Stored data
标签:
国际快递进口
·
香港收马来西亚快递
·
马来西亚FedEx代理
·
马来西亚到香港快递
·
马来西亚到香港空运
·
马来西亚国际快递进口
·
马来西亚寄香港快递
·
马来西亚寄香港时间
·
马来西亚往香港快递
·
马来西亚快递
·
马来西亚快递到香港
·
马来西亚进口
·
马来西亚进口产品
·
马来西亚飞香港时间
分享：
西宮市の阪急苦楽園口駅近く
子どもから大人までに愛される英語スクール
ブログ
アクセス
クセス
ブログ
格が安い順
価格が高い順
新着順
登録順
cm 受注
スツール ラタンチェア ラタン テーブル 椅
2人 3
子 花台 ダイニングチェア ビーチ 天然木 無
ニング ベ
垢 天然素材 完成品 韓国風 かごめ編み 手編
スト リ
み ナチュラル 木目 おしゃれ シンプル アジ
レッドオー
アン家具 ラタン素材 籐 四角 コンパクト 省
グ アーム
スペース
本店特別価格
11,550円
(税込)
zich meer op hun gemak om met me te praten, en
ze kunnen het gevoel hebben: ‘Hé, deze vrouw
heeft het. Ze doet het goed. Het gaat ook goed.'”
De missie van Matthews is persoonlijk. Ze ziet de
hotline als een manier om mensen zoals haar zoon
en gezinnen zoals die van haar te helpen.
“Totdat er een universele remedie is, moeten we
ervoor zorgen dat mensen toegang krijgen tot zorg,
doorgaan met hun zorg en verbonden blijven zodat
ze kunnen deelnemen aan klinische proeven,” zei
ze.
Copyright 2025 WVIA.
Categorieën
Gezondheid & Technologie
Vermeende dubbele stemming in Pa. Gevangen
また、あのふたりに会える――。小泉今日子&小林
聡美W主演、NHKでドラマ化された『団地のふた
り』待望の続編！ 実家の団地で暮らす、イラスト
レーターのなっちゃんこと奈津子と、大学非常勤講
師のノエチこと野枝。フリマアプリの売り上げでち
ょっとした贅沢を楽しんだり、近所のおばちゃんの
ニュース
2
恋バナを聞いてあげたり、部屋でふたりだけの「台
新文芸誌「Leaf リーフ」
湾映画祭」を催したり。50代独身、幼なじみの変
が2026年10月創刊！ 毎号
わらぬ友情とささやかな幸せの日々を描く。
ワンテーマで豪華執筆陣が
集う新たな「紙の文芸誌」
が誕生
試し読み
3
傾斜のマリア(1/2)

--

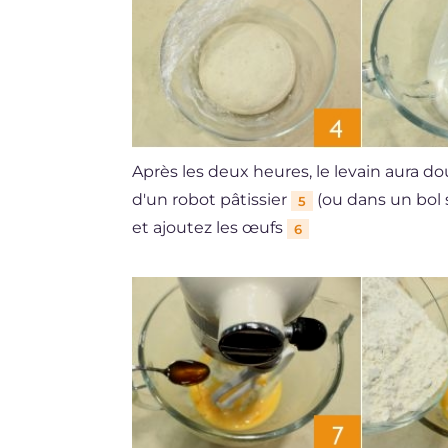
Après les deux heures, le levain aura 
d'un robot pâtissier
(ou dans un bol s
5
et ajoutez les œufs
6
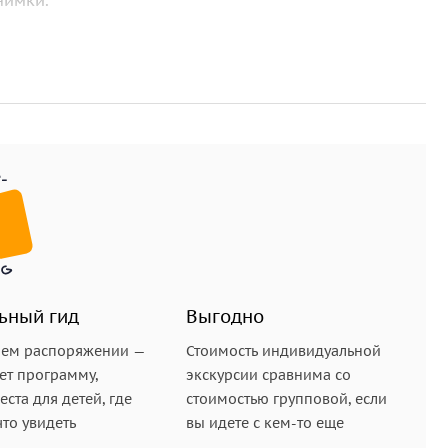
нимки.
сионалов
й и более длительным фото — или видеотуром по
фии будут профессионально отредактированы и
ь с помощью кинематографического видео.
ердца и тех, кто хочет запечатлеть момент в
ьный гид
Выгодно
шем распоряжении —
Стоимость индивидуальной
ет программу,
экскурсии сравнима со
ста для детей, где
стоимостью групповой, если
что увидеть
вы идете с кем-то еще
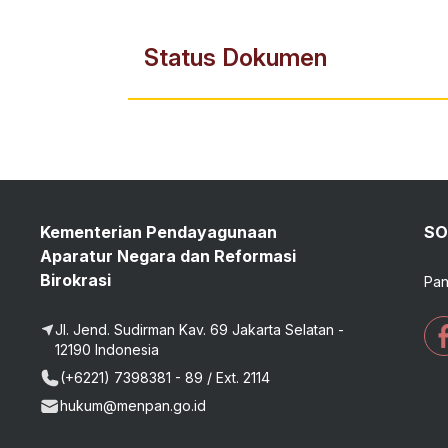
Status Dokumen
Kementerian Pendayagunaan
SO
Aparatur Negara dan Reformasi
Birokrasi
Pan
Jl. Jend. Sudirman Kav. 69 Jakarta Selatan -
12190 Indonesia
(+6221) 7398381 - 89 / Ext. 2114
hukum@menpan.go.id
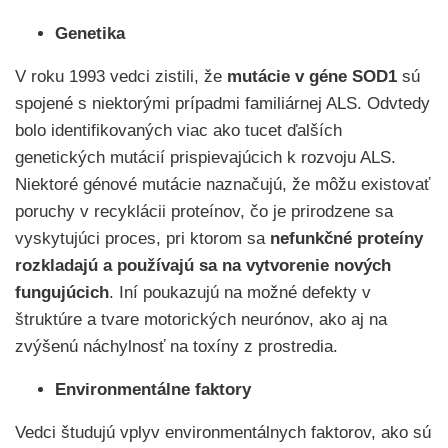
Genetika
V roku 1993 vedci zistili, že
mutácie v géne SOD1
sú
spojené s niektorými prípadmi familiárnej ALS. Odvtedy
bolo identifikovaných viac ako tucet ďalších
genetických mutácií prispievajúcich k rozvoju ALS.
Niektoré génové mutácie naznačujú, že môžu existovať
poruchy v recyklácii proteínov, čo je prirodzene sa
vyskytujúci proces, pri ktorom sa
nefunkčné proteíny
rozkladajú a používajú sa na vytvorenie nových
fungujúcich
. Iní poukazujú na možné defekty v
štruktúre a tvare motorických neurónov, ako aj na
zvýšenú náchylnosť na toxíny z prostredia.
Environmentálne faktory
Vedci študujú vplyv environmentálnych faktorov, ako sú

### REQUIRED ACTION:
From the entries above, write out only the lines starting at the line that holds "štruktúre a tvare" and ending at the line that holds "Vedci študujú vplyv", keeping both and matching them exactly.

### EXERCISE RESPONSE:
štruktúre a tvare motorických neurónov, ako aj na
zvýšenú náchylnosť na toxíny z prostredia.
Environmentálne faktory
Vedci študujú vplyv environmentálnych faktorov, ako sú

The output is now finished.